Vítimas lutam enquanto o Google não age rapidamente

Relatos de imagens e vídeos íntimos postados online sem consentimento estão aumentando, com deepfakes adicionando uma nova dimensão ao problema. No início de 2022, dois funcionários de políticas do Google se encontraram com mulheres vítimas do golpe GirlsDoPorn, onde vídeos explícitos delas estavam circulando online, inclusive por meio de resultados de pesquisa do Google.

As mulheres sugeriram que o Google usasse um disco rígido de 25 terabytes contendo todos os episódios do GirlsDoPorn para criar um "hash" de cada clipe e bloqueá-los dos resultados de pesquisa. No entanto, dois anos depois, nenhuma dessas ideias foi implementada, e os vídeos continuam a aparecer nos resultados de pesquisa.

Resposta inadequada do Google

Apesar das mudanças recentes que permitem que sobreviventes de abuso sexual baseado em imagem removam mais facilmente resultados de pesquisa indesejados, vítimas e defensores estão frustrados com a falta de ação mais ousada do Google. O Google se recusou a adotar a ferramenta da indústria StopNCII, que compartilha informações sobre imagens íntimas não consensuais (NCII), devido a preocupações sobre o conteúdo do banco de dados.

Internamente, funcionários do Google sugeriram medidas mais rigorosas, como exigir que sites adultos verifiquem o consentimento, mas essas ideias não foram adotadas. Um porta-voz do Google declarou que combater imagens explícitas não consensuais (NCEI) continua sendo uma prioridade e que as ações da empresa vão além do que é legalmente exigido.

No entanto, fontes dentro do Google argumentam que mais poderia ser feito. Elas apontam para as restrições mais rígidas do Google sobre material de abuso sexual infantil (CSAM) como evidência de que a empresa pode implementar medidas mais rigorosas para o NCII.
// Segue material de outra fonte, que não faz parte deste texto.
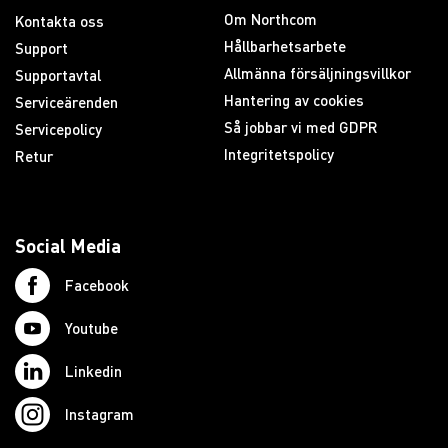
Om Northcom
Kontakta oss
Hållbarhetsarbete
Support
Allmänna försäljningsvillkor
Supportavtal
Hantering av cookies
Serviceärenden
Så jobbar vi med GDPR
Servicepolicy
Integritetspolicy
Retur
Social Media
Facebook
Youtube
Linkedin
Instagram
Apelos para medidas proativas

Os defensores acreditam que o Google deveria tomar medidas mais proativas para proteger as vítimas. O National Center on Sexual Exploitation argumenta que o Google deveria honrar automaticamente todas as solicitações de remoção e exigir que os sites provem que houve consentimento para gravar e publicar o conteúdo contestado.

Os sistemas atuais do Google, que tentam remover automaticamente links de pesquisa quando conteúdo relatado anteriormente ressurge, têm limitações. O conhecido sistema de proteção à vítima, projetado para filtrar resultados com imagens explícitas de consultas de pesquisa semelhantes, não é infalível.

Vítimas como as do golpe GirlsDoPorn são forçadas a permanecer vigilantes, constantemente procurando e relatando novos uploads de seu NCII. Esse fardo não deve recair sobre as vítimas, diz Adam Dodge, fundador do grupo de defesa Ending Tech-Enabled Abuse. Ele pede que o Google assuma mais responsabilidade na identificação e remoção proativa de mídia não consensual.

Um apelo à ação

Vítimas e defensores estão pedindo ao Google que adote medidas mais fortes para combater o crescente problema de imagens explícitas não consensuais. Embora o Google tenha feito algumas melhorias, como atualizar seus formulários e políticas de remoção, esses esforços são vistos como insuficientes.

Com o aumento de deepfakes gerados por IA e o aumento de relatos de NCII, a necessidade de medidas mais robustas e proativas é mais crítica do que nunca. As vítimas estão contando com o Google para tomar as medidas necessárias para garantir sua privacidade e segurança, e para pôr fim à revitimização causada pelo aparecimento contínuo de suas imagens explícitas online.